Caprichosos 1985 - No momento de redemocratização, várias escolas aproveitaram para dar seu recado a favor da democracia. A Caprichosos, escola modesta, conhecida por fazer críticas bem humoradas, atingiu seu auge num desses enredos, em 1985. “E por falar em saudade…”, idealizado por Luiz Fernando Reis, propunha uma ideia de nostalgia e críticas aos tempos “atuais”. O samba de Almir de Araújo, Balinha, Marquinho Lessa, Hércules e Carlinhos de Pilares criticava a ditadura, “Diretamente, o povo escolhia o presidente”, além de criticar a inflação “se comia mais feijão” e “a gasolina barata”. Seria o samba mais popular daquele ano, com seu refrão chiclete “Tem bumbum de fora pra chuchu/ Qualquer dia é todo mundo nu”.

Império Serrano 1986 - em 86 foi a vez do Império Serrano dar seu recado. O samba chamado “Eu Quero” exprimia o que a população queria naquela época.

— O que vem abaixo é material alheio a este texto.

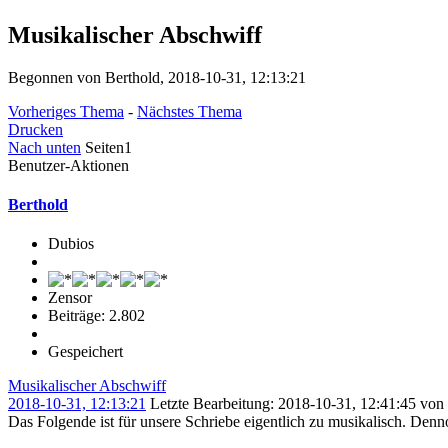
Musikalischer Abschwiff
Begonnen von Berthold, 2018-10-31, 12:13:21
Vorheriges Thema
-
Nächstes Thema
Drucken
Nach unten
Seiten
1
Benutzer-Aktionen
Berthold
Dubios
Zensor
Beiträge: 2.802
Gespeichert
Musikalischer Abschwiff
2018-10-31, 12:13:21
Letzte Bearbeitung
: 2018-10-31, 12:41:45 von
Das Folgende ist für unsere Schriebe eigentlich zu musikalisch. Denno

“Quero que meu amanhã, meu amanhã
Seja um hoje bem melhor, bem melhor
Uma juventude sã
Com ar puro ao redor (bis)

Quero nosso povo bem nutrido
O país desenvolvido
Quero paz e moradia
Chega de ganhar tão pouco
Chega de sufoco e de covardia”

O samba de Aluísio Machado, Jorge Nóbrega e Luiz Carlos do Cavaco ainda criticava a ditadura nos versos “Me dá, me dá/ Me dá o que é meu/ Foram vinte anos/ Que alguém comeu” numa referência aos vinte anos de governo militar. Esta obra ganharia o Estandarte de Ouro do Jornal O Globo de melhor samba enredo, maior premiação no meio carnavalesco.

São Clemente 1987 - A simpática escola da Zona Sul carioca é tradicional em fazer duras críticas. Em 87 foi tratada a questão do menor de rua. O samba de Izaias de Paula, Jorge Moreira e Manuelzinho Poeta trata de questões sociais importantíssimas sendo até hoje um dos maiores da história da escola. Os versos “Se hoje ele é mau orientado/ Será marginalizado/ Nas manchetes de amanhã” são atuais e parecem estar longe de serem solucionados.

Mangueira 1988 - No ano em que a Lei Áurea completou 100 anos, a escola mais popular do carnaval desfilou com um verdadeiro tapa na cara em forma de samba enredo. O samba exaltava a figura do negro, e colocava em xeque o destino daqueles que sofreram com a escravidão no pós Lei Áurea. “Pergunte ao criador/ Quem pintou esta aquarela/ Livre do açoite da senzala/ Preso na miséria da favela”. Era considerado o samba mais bonito do carnaval, mas que porém foi vencido pela apoteótica “Kizomba, a festa da raça” que também colocava o negro como o grande protagonista da mais popular de nossas festas.